By Simone St. James
Berkley, 2024. 342 pages. Fiction
July 1995. April and Eddie have taken a wrong turn. They're looking for the small resort town where they plan to spend their honeymoon. When they spot what appears to be a lone hitchhiker along the deserted road, they stop to help. But not long after the hitchhiker gets into their car, they see the blood seeping from her jacket and a truck barreling down Atticus Line after them. When the hitchhiker dies at the local hospital, April and Eddie find themselves in the crosshairs of the Coldlake Falls police. Unexplained murders have been happening along Atticus Line for years and the cops finally have two witnesses who easily become their only suspects. As April and Eddie start to dig into the history of the town and that horrible stretch of road to clear their names, they soon learn that there is something supernatural at work, something that could not only tear the town and its dark secrets apart but take April and Eddie down with it all.
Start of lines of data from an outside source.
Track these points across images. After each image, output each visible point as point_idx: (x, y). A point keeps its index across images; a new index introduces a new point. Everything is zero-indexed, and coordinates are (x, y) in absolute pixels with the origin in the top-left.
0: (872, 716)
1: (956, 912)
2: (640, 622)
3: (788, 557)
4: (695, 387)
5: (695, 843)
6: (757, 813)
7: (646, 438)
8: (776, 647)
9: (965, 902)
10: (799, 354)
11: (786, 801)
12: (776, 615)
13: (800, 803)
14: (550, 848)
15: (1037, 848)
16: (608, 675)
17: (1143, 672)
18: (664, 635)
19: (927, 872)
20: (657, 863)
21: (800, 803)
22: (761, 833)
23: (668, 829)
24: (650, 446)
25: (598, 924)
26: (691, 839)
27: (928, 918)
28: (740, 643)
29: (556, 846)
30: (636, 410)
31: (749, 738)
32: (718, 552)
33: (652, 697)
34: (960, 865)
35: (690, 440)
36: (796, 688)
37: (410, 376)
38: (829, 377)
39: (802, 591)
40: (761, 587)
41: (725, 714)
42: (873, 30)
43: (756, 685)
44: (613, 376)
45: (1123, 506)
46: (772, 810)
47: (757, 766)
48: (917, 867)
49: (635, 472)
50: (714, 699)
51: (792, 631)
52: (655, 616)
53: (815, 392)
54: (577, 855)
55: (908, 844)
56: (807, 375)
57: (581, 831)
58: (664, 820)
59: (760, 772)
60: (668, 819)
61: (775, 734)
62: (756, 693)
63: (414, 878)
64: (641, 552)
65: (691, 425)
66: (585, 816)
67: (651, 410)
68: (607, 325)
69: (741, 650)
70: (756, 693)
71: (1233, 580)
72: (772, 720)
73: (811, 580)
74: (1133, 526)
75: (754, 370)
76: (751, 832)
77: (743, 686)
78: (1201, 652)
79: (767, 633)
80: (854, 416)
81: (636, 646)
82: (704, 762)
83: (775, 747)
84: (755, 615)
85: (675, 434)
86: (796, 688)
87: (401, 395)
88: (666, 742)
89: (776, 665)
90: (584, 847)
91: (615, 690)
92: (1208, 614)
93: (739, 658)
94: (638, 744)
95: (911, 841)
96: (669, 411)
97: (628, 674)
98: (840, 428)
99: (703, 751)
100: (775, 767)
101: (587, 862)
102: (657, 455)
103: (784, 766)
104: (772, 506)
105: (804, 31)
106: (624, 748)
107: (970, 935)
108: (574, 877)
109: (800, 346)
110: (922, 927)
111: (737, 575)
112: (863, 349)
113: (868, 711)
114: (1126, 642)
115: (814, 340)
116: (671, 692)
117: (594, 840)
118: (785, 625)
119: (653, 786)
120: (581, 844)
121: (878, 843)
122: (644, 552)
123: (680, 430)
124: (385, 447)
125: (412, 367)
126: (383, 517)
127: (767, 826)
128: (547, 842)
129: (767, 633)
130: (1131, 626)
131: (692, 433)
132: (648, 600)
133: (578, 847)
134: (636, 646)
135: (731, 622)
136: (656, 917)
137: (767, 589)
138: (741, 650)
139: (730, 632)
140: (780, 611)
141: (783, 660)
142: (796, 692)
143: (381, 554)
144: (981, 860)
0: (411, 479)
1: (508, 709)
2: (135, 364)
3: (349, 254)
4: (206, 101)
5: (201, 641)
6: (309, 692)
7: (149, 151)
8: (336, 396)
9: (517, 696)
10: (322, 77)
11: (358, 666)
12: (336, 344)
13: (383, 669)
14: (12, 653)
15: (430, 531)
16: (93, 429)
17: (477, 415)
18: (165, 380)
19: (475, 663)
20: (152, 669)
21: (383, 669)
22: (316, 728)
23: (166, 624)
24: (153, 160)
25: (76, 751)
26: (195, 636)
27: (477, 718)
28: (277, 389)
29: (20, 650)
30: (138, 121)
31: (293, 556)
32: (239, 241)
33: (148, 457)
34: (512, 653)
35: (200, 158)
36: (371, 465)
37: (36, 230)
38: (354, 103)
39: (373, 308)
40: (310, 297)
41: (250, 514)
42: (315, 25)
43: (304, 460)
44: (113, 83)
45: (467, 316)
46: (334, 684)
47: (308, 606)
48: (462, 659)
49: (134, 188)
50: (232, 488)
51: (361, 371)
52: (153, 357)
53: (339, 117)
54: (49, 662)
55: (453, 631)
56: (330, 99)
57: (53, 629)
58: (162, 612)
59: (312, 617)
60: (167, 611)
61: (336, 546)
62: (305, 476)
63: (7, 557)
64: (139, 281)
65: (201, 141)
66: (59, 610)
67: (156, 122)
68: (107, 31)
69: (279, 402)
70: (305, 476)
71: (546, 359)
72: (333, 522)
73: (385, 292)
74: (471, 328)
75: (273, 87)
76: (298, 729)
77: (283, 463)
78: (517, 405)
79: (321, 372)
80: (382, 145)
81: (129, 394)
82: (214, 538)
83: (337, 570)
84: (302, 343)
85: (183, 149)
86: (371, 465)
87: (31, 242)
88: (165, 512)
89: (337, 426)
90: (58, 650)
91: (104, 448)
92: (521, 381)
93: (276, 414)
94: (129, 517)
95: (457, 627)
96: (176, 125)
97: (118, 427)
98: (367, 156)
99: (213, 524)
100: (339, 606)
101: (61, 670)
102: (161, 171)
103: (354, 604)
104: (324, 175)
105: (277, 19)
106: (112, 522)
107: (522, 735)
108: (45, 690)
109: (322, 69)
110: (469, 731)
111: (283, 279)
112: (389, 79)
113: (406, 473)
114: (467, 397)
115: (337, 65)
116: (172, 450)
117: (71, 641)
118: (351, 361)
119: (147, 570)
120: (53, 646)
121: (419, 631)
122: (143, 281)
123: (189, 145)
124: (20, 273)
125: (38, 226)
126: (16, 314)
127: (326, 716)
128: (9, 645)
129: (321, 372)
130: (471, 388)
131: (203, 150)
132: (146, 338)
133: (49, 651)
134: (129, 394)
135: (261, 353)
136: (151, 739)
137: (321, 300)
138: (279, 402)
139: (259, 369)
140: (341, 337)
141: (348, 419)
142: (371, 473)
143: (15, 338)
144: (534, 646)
A spine-tingling thriller that borders on horror, Murder Road is the ultimate tale of a honeymoon gone wrong. Simone St. James is the master of blending true crime inspired stories with the supernatural resulting in a realistic and believable ghost story. April and Eddie were fully realized characters with just a touch of mystery to keep the narrative building until the conclusion. I really enjoy how James incorporates citizen sleuths into her stories, not only because I love true crime, but it makes me feel like I’m a part of the investigative process. Overall, this was an atmospheric murder mystery with a supernatural twist sure to please lovers of thrillers and horror alike.
If you like Murder Road, you might also like:
By Carissa Orlando
Berkley, 2023. 344 pages. Fiction
You can survive anything. That's what Margaret tells herself when the walls of her house start to drip blood every September. She's learned how to live with it ... and the other terrifying apparitions that have made the sprawling Victorian house she and her husband bought four years ago turn from a dream home into a living nightmare. But she can outlast all of it. Hal felt differently, though. Her husband couldn't take the hauntings anymore, and he left. But now he's not returning calls, and their daughter Katherine arrives, intent on looking for her missing father, convinced something grim has happened to him. With every desperate attempt Katherine makes at finding Hal, the hauntings at the September House grow more harrowing, because there are some secrets the house needs to keep.
By Jennifer Thorne
Tor Publishing Group, 2024. 291 pages. Fiction
Anna has two rules for the annual Pace family destination vacations: Tread lightly and survive. It isn't easy when she's the only one in the family who doesn't quite fit in. Her twin brother, Benny, goes with the flow so much he's practically dissolved, and her older sister, Nicole, is so used to everyone--including her blandly docile husband and two kids--falling in line that Anna often ends up in trouble for simply asking a question. Mom seizes every opportunity to question her life choices, and Dad, when not reminding everyone who paid for this vacation, just wants some peace and quiet. The gorgeous, remote villa in tiny Monteperso seems like a perfect place to endure so much family togetherness, until things start going off the rails--the strange noises at night, the unsettling warnings from the local villagers, and the dark, violent past of the villa itself. (Warning: May invoke feelings of irritation, dread, and despair that come with large family gatherings.)